**PAGE TEXT**:
Thursday, November 15, 2012

A walk in the woods


 A walk in the woods.  A blue Carolina day.  The smell  and crunch of fallen leaves. 
Tree shadow stripes.  Alone on the path. 





 And then a River.   Follow it.






  To the Falls

And we are alone

 Mesmerized


( Crabtree Falls - Blue Ridge Parkway near Little Switzerland)


We rejoice, not only for nature's grandeur 
but also for the small beauties that halt us in our tracks






 Sunrise painted the bare trees.  
An illusion to turn back the clock.


(view from our bedroom at Wildacres Retreat)



Friday, September 14, 2012

Transient Beauty

Sometimes, the surprise and beauty in nature is so extreme, so outrageous
 that it can shift our mood in an instant. 

The sight may lift our spirits. 
It might leave us feeling humbled and in awe. 
Perhaps it helps to re-connect us with some elemental and universal energy.

These small creatures, moths in the night, did all of this for me. 

Imperial female moth laying eggs



Rosy Maple Moth -- much smaller than the others


Known as Regal Moth or Royal Walnut Moth


Luna Moth


Perfect Art Nouveau !



Known as Giant Leopard Moth or Eyed Tiger Moth


I took these photos (with the rather crummy small digital camera that I've owned for years) up in the Blue Ridge mountains of North Carolina while I was at a Writing Course at the Wildacres Retreat in July.

**ENTRIES SUPPLIED**:
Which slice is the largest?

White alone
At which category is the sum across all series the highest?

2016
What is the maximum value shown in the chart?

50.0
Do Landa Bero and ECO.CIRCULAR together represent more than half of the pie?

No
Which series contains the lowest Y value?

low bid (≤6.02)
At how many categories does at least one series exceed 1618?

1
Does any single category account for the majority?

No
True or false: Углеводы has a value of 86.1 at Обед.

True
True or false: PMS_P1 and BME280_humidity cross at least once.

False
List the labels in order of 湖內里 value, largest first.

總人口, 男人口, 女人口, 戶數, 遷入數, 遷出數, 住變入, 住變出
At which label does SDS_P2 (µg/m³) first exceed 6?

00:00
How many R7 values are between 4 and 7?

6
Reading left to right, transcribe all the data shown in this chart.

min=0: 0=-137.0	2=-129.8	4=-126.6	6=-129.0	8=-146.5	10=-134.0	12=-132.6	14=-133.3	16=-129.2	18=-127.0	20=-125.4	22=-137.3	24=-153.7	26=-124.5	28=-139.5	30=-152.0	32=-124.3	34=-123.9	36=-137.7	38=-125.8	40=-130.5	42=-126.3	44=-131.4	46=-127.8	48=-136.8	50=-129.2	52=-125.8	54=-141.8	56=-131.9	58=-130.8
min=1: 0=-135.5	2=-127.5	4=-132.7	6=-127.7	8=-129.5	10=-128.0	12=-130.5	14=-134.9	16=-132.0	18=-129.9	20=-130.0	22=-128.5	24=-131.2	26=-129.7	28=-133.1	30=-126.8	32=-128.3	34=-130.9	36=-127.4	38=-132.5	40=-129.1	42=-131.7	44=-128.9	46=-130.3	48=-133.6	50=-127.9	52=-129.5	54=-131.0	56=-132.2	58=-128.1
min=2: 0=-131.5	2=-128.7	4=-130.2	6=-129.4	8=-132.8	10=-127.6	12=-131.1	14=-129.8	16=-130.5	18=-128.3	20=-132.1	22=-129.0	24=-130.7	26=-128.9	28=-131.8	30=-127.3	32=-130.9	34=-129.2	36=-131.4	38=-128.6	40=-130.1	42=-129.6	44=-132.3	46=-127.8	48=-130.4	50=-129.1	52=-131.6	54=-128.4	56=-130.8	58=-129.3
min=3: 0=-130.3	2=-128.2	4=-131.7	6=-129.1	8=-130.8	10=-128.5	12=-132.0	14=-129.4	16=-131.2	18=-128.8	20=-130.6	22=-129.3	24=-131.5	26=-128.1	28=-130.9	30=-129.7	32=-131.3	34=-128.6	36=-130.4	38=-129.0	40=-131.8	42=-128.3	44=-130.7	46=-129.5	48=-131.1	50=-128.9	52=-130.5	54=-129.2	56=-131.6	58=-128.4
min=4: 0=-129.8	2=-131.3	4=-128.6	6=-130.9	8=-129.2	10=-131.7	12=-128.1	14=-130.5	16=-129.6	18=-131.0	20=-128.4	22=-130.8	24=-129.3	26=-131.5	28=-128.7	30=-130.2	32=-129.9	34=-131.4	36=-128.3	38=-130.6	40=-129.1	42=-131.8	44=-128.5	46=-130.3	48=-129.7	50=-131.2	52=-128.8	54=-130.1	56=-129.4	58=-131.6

**WHAT THE TASK REQUIRES**:
Repeat, word for word, the passage of the nature blog post between "It might leave" and "this for me.", inclusive.

**RESPONSE FOR THIS EXERCISE**:
It might leave us feeling humbled and in awe. 
Perhaps it helps to re-connect us with some elemental and universal energy.

These small creatures, moths in the night, did all of this for me.